> [Input data]
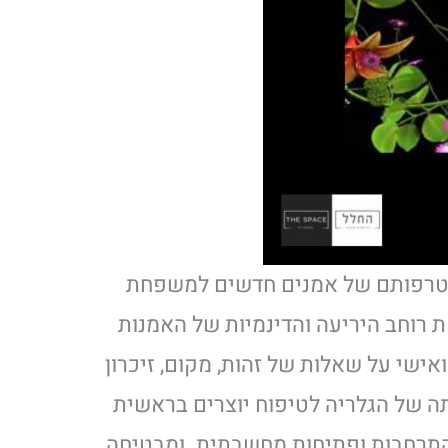
הצטרפותם של אמנים חדשים למשפחת
 רוחב היריעה והדינמיות של האמנות
אישי על שאלות של זהות, מקום, זיכרון
ותה של הגלריה לטיפוח יוצרים בראשית
והתרחבות ופתיחות מחשבתית .ומבטיחה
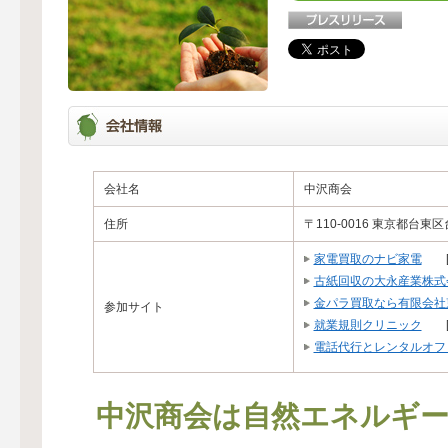
会社名
中沢商会
住所
〒110-0016 東京都台東区台
家電買取のナビ家電
古紙回収の大永産業株式
金パラ買取なら有限会社
参加サイト
就業規則クリニック
電話代行とレンタルオフ
中沢商会は自然エネルギー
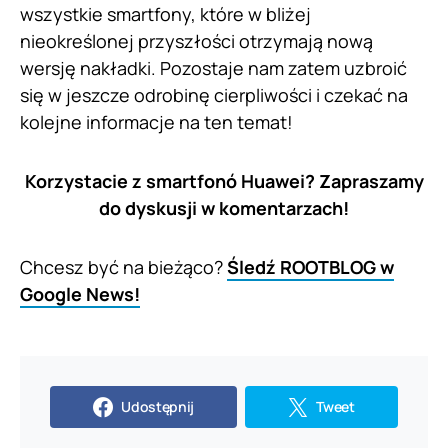
wszystkie smartfony, które w bliżej
nieokreślonej przyszłości otrzymają nową
wersję nakładki. Pozostaje nam zatem uzbroić
się w jeszcze odrobinę cierpliwości i czekać na
kolejne informacje na ten temat!
Korzystacie z smartfonó Huawei? Zapraszamy
do dyskusji w komentarzach!
Chcesz być na bieżąco?
Śledź ROOTBLOG w
Google News!
Udostępnij
Tweet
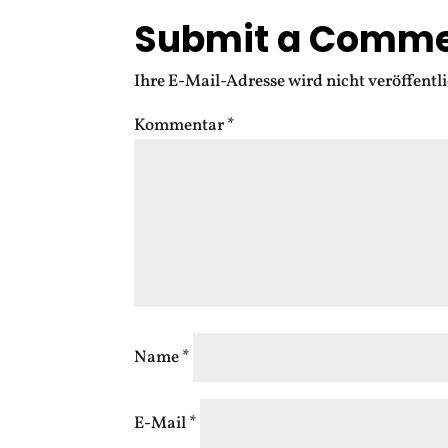
Submit a Comm
Ihre E-Mail-Adresse wird nicht veröffentli
Kommentar
*
Name
*
E-Mail
*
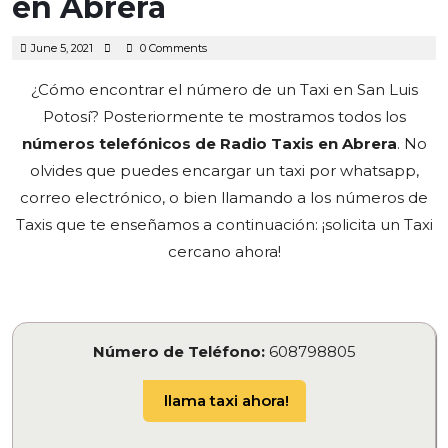
en Abrera
June
June 5, 2021
0 Comments
5,
2021
¿Cómo encontrar el número de un Taxi en San Luis
Potosí? Posteriormente te mostramos todos los
números telefónicos de Radio Taxis en Abrera
.
No
olvides que puedes encargar un taxi por whatsapp,
correo electrónico, o bien llamando a los números de
Taxis que te enseñamos a continuación: ¡solicita un Taxi
cercano ahora!
Número de Teléfono:
608798805
llama taxi ahora!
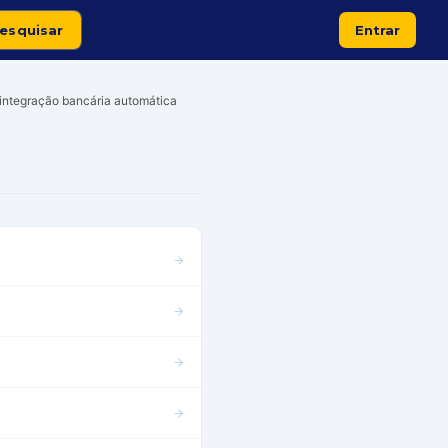
Entrar
r integração bancária automática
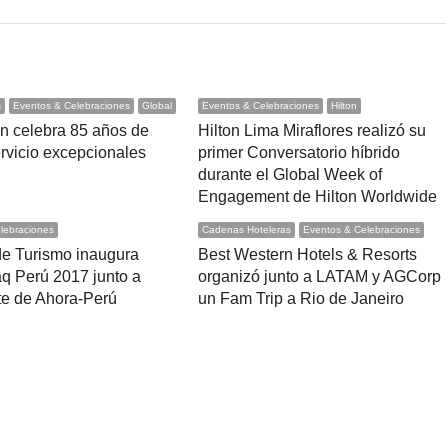
s
Eventos & Celebraciones
Global
Eventos & Celebraciones
Hilton
nn celebra 85 años de
Hilton Lima Miraflores realizó su
ervicio excepcionales
primer Conversatorio híbrido
durante el Global Week of
Engagement de Hilton Worldwide
lebraciones
Cadenas Hoteleras
Eventos & Celebraciones
 de Turismo inaugura
Best Western Hotels & Resorts
q Perú 2017 junto a
organizó junto a LATAM y AGCorp
te de Ahora-Perú
un Fam Trip a Rio de Janeiro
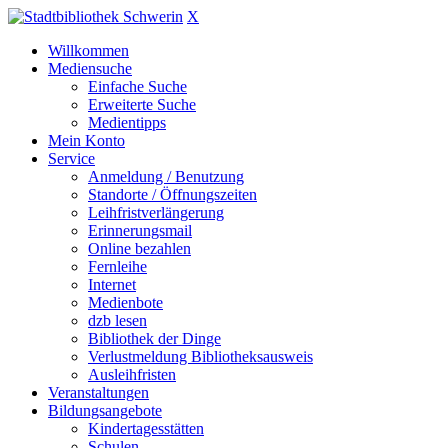
X
Willkommen
Mediensuche
Einfache Suche
Erweiterte Suche
Medientipps
Mein Konto
Service
Anmeldung / Benutzung
Standorte / Öffnungszeiten
Leihfristverlängerung
Erinnerungsmail
Online bezahlen
Fernleihe
Internet
Medienbote
dzb lesen
Bibliothek der Dinge
Verlustmeldung Bibliotheksausweis
Ausleihfristen
Veranstaltungen
Bildungsangebote
Kindertagesstätten
Schulen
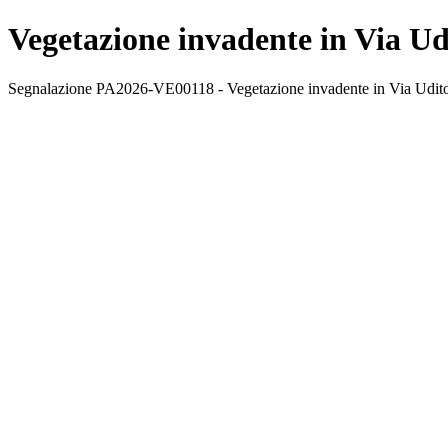
Vegetazione invadente in Via Ud
Segnalazione PA2026-VE00118 - Vegetazione invadente in Via Uditore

> [Task instructions]
With the images excluded, all entries are to be given again exactly.

> [Result of this task]
הצטרפותם של אמנים חדשים למשפחת
 רוחב היריעה והדינמיות של האמנות
אישי על שאלות של זהות, מקום, זיכרון
ותה של הגלריה לטיפוח יוצרים בראשית
והתרחבות ופתיחות מחשבתית .ומבטיחה
会社名
中沢商会
住所
〒110-0016 東京都台東区台
家電買取のナビ家電
古紙回収の大永産業株式
金パラ買取なら有限会社
参加サイト
就業規則クリニック
電話代行とレンタルオフ
中沢商会は自然エネルギー
wszystkie smartfony, które w bliżej
nieokreślonej przyszłości otrzymają nową
wersję nakładki. Pozostaje nam zatem uzbroić
się w jeszcze odrobinę cierpliwości i czekać na
kolejne informacje na ten temat!
Korzystacie z smartfonó Huawei? Zapraszamy
do dyskusji w komentarzach!
Chcesz być na bieżąco?
Śledź ROOTBLOG w
Google News!
Udostępnij
Tweet
Submit a Comm
Ihre E-Mail-Adresse wird nicht veröffentli
Kommentar
*
Name
*
E-Mail
*
en Abrera
June
June 5, 2021
0 Comments
5,
2021
¿Cómo encontrar el número de un Taxi en San Luis
Potosí? Posteriormente te mostramos todos los
números telefónicos de Radio Taxis en Abrera
.
No
olvides que puedes encargar un taxi por whatsapp,
correo electrónico, o bien llamando a los números de
Taxis que te enseñamos a continuación: ¡solicita un Taxi
cercano ahora!
Número de Teléfono:
608798805
llama taxi ahora!
Entrar
r integração bancária automática
s
Eventos & Celebraciones
Global
Eventos & Celebraciones
Hilton
nn celebra 85 años de
Hilton Lima Miraflores realizó su
ervicio excepcionales
primer Conversatorio híbrido
durante el Global Week of
Engagement de Hilton Worldwide
lebraciones
Cadenas Hoteleras
Eventos & Celebraciones
 de Turismo inaugura
Best Western Hotels & Resorts
q Perú 2017 junto a
organizó junto a LATAM y AGCorp
te de Ahora-Perú
un Fam Trip a Rio de Janeiro
X
Willkommen
Mediensuche
Einfache Suche
Erweiterte Suche
Medientipps
Mein Konto
Service
Anmeldung / Benutzung
Standorte / Öffnungszeiten
Leihfristverlängerung
Erinnerungsmail
Online bezahlen
Fernleihe
Internet
Medienbote
dzb lesen
Bibliothek der Dinge
Verlustmeldung Bibliotheksausweis
Ausleihfristen
Veranstaltungen
Bildungsangebote
Kindertagesstätten
Schulen
Vegetazione invadente in Via Ud
Segnalazione PA2026-VE00118 - Vegetazione invadente in Via Uditore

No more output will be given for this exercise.